Record extracts:
:::

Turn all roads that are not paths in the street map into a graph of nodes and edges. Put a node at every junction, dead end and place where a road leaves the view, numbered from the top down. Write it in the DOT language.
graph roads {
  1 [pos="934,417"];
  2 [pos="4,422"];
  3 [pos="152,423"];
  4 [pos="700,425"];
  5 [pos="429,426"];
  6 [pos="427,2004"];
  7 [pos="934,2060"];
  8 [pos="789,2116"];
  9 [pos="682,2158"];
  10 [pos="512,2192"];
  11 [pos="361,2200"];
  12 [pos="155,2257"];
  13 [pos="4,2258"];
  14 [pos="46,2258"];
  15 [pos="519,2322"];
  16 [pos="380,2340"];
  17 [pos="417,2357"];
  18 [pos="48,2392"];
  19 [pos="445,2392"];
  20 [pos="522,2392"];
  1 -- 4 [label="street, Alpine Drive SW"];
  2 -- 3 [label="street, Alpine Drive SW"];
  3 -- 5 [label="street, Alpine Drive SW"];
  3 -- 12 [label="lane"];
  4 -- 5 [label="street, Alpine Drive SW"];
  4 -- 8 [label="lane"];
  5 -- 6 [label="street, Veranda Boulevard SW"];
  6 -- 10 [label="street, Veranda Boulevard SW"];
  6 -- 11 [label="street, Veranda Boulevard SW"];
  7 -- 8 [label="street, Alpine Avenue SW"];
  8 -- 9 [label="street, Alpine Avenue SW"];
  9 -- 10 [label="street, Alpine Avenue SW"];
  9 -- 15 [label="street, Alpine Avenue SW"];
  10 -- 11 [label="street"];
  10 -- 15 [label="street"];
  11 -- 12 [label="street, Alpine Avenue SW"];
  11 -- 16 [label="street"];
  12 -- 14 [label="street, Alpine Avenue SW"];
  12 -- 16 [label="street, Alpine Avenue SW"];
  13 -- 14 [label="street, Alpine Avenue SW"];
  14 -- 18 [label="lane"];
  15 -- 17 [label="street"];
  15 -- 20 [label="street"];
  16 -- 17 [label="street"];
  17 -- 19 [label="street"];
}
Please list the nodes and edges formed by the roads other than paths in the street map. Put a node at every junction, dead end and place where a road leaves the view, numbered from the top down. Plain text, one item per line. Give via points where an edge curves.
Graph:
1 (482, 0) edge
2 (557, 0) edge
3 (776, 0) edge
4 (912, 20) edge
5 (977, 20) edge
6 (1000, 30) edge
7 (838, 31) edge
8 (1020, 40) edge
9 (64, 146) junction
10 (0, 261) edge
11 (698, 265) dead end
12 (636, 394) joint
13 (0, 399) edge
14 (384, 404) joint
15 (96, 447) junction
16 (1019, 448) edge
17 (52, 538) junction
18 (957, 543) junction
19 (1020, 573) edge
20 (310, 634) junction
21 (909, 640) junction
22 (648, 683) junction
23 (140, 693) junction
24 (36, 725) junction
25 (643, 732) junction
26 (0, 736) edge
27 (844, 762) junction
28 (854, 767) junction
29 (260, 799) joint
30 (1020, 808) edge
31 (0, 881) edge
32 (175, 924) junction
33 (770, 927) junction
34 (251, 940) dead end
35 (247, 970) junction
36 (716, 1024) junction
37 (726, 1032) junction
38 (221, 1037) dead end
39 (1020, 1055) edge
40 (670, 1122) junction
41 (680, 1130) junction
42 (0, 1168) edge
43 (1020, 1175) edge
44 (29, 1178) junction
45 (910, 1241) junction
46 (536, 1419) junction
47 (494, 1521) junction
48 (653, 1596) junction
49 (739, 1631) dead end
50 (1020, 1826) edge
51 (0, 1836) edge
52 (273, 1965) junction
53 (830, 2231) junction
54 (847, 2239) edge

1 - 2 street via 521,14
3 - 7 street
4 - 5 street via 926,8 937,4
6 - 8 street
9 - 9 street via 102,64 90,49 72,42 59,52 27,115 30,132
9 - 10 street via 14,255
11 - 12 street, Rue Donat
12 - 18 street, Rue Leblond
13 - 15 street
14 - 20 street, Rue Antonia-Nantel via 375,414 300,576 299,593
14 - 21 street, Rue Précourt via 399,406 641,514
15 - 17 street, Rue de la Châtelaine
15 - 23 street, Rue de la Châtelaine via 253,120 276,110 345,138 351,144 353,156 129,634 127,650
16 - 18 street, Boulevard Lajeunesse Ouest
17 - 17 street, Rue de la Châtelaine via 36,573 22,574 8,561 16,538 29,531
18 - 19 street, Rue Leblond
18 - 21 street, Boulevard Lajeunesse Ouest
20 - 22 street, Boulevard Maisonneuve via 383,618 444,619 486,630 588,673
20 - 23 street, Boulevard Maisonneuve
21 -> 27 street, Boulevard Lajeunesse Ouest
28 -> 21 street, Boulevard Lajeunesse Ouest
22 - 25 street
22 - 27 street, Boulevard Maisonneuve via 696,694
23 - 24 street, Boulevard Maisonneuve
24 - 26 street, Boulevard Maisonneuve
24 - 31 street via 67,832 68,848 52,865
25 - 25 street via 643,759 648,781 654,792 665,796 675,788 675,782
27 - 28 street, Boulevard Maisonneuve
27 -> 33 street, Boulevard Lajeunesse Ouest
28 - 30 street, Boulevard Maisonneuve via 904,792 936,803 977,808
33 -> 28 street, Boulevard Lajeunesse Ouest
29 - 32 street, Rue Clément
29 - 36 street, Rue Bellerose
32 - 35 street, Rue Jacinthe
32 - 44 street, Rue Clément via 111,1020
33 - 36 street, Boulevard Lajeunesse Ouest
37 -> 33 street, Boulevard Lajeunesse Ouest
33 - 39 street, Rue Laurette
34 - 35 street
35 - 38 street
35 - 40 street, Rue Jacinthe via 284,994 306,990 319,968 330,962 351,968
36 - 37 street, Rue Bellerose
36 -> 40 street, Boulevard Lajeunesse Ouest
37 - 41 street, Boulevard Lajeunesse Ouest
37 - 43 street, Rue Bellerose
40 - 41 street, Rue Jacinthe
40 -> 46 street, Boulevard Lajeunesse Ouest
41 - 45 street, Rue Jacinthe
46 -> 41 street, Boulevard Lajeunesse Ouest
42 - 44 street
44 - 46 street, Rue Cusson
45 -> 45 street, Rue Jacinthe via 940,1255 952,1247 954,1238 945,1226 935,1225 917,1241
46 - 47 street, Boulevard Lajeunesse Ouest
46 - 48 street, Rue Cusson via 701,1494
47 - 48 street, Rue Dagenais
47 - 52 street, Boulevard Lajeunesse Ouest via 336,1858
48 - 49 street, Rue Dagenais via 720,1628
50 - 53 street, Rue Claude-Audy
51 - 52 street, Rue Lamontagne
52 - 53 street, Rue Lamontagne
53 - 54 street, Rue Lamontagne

:::

Problem details: Please give the entries above again in full, exactly as written.

Answer to the exercise:
Turn all roads that are not paths in the street map into a graph of nodes and edges. Put a node at every junction, dead end and place where a road leaves the view, numbered from the top down. Write it in the DOT language.
graph roads {
  1 [pos="934,417"];
  2 [pos="4,422"];
  3 [pos="152,423"];
  4 [pos="700,425"];
  5 [pos="429,426"];
  6 [pos="427,2004"];
  7 [pos="934,2060"];
  8 [pos="789,2116"];
  9 [pos="682,2158"];
  10 [pos="512,2192"];
  11 [pos="361,2200"];
  12 [pos="155,2257"];
  13 [pos="4,2258"];
  14 [pos="46,2258"];
  15 [pos="519,2322"];
  16 [pos="380,2340"];
  17 [pos="417,2357"];
  18 [pos="48,2392"];
  19 [pos="445,2392"];
  20 [pos="522,2392"];
  1 -- 4 [label="street, Alpine Drive SW"];
  2 -- 3 [label="street, Alpine Drive SW"];
  3 -- 5 [label="street, Alpine Drive SW"];
  3 -- 12 [label="lane"];
  4 -- 5 [label="street, Alpine Drive SW"];
  4 -- 8 [label="lane"];
  5 -- 6 [label="street, Veranda Boulevard SW"];
  6 -- 10 [label="street, Veranda Boulevard SW"];
  6 -- 11 [label="street, Veranda Boulevard SW"];
  7 -- 8 [label="street, Alpine Avenue SW"];
  8 -- 9 [label="street, Alpine Avenue SW"];
  9 -- 10 [label="street, Alpine Avenue SW"];
  9 -- 15 [label="street, Alpine Avenue SW"];
  10 -- 11 [label="street"];
  10 -- 15 [label="street"];
  11 -- 12 [label="street, Alpine Avenue SW"];
  11 -- 16 [label="street"];
  12 -- 14 [label="street, Alpine Avenue SW"];
  12 -- 16 [label="street, Alpine Avenue SW"];
  13 -- 14 [label="street, Alpine Avenue SW"];
  14 -- 18 [label="lane"];
  15 -- 17 [label="street"];
  15 -- 20 [label="street"];
  16 -- 17 [label="street"];
  17 -- 19 [label="street"];
}
Please list the nodes and edges formed by the roads other than paths in the street map. Put a node at every junction, dead end and place where a road leaves the view, numbered from the top down. Plain text, one item per line. Give via points where an edge curves.
Graph:
1 (482, 0) edge
2 (557, 0) edge
3 (776, 0) edge
4 (912, 20) edge
5 (977, 20) edge
6 (1000, 30) edge
7 (838, 31) edge
8 (1020, 40) edge
9 (64, 146) junction
10 (0, 261) edge
11 (698, 265) dead end
12 (636, 394) joint
13 (0, 399) edge
14 (384, 404) joint
15 (96, 447) junction
16 (1019, 448) edge
17 (52, 538) junction
18 (957, 543) junction
19 (1020, 573) edge
20 (310, 634) junction
21 (909, 640) junction
22 (648, 683) junction
23 (140, 693) junction
24 (36, 725) junction
25 (643, 732) junction
26 (0, 736) edge
27 (844, 762) junction
28 (854, 767) junction
29 (260, 799) joint
30 (1020, 808) edge
31 (0, 881) edge
32 (175, 924) junction
33 (770, 927) junction
34 (251, 940) dead end
35 (247, 970) junction
36 (716, 1024) junction
37 (726, 1032) junction
38 (221, 1037) dead end
39 (1020, 1055) edge
40 (670, 1122) junction
41 (680, 1130) junction
42 (0, 1168) edge
43 (1020, 1175) edge
44 (29, 1178) junction
45 (910, 1241) junction
46 (536, 1419) junction
47 (494, 1521) junction
48 (653, 1596) junction
49 (739, 1631) dead end
50 (1020, 1826) edge
51 (0, 1836) edge
52 (273, 1965) junction
53 (830, 2231) junction
54 (847, 2239) edge

1 - 2 street via 521,14
3 - 7 street
4 - 5 street via 926,8 937,4
6 - 8 street
9 - 9 street via 102,64 90,49 72,42 59,52 27,115 30,132
9 - 10 street via 14,255
11 - 12 street, Rue Donat
12 - 18 street, Rue Leblond
13 - 15 street
14 - 20 street, Rue Antonia-Nantel via 375,414 300,576 299,593
14 - 21 street, Rue Précourt via 399,406 641,514
15 - 17 street, Rue de la Châtelaine
15 - 23 street, Rue de la Châtelaine via 253,120 276,110 345,138 351,144 353,156 129,634 127,650
16 - 18 street, Boulevard Lajeunesse Ouest
17 - 17 street, Rue de la Châtelaine via 36,573 22,574 8,561 16,538 29,531
18 - 19 street, Rue Leblond
18 - 21 street, Boulevard Lajeunesse Ouest
20 - 22 street, Boulevard Maisonneuve via 383,618 444,619 486,630 588,673
20 - 23 street, Boulevard Maisonneuve
21 -> 27 street, Boulevard Lajeunesse Ouest
28 -> 21 street, Boulevard Lajeunesse Ouest
22 - 25 street
22 - 27 street, Boulevard Maisonneuve via 696,694
23 - 24 street, Boulevard Maisonneuve
24 - 26 street, Boulevard Maisonneuve
24 - 31 street via 67,832 68,848 52,865
25 - 25 street via 643,759 648,781 654,792 665,796 675,788 675,782
27 - 28 street, Boulevard Maisonneuve
27 -> 33 street, Boulevard Lajeunesse Ouest
28 - 30 street, Boulevard Maisonneuve via 904,792 936,803 977,808
33 -> 28 street, Boulevard Lajeunesse Ouest
29 - 32 street, Rue Clément
29 - 36 street, Rue Bellerose
32 - 35 street, Rue Jacinthe
32 - 44 street, Rue Clément via 111,1020
33 - 36 street, Boulevard Lajeunesse Ouest
37 -> 33 street, Boulevard Lajeunesse Ouest
33 - 39 street, Rue Laurette
34 - 35 street
35 - 38 street
35 - 40 street, Rue Jacinthe via 284,994 306,990 319,968 330,962 351,968
36 - 37 street, Rue Bellerose
36 -> 40 street, Boulevard Lajeunesse Ouest
37 - 41 street, Boulevard Lajeunesse Ouest
37 - 43 street, Rue Bellerose
40 - 41 street, Rue Jacinthe
40 -> 46 street, Boulevard Lajeunesse Ouest
41 - 45 street, Rue Jacinthe
46 -> 41 street, Boulevard Lajeunesse Ouest
42 - 44 street
44 - 46 street, Rue Cusson
45 -> 45 street, Rue Jacinthe via 940,1255 952,1247 954,1238 945,1226 935,1225 917,1241
46 - 47 street, Boulevard Lajeunesse Ouest
46 - 48 street, Rue Cusson via 701,1494
47 - 48 street, Rue Dagenais
47 - 52 street, Boulevard Lajeunesse Ouest via 336,1858
48 - 49 street, Rue Dagenais via 720,1628
50 - 53 street, Rue Claude-Audy
51 - 52 street, Rue Lamontagne
52 - 53 street, Rue Lamontagne
53 - 54 street, Rue Lamontagne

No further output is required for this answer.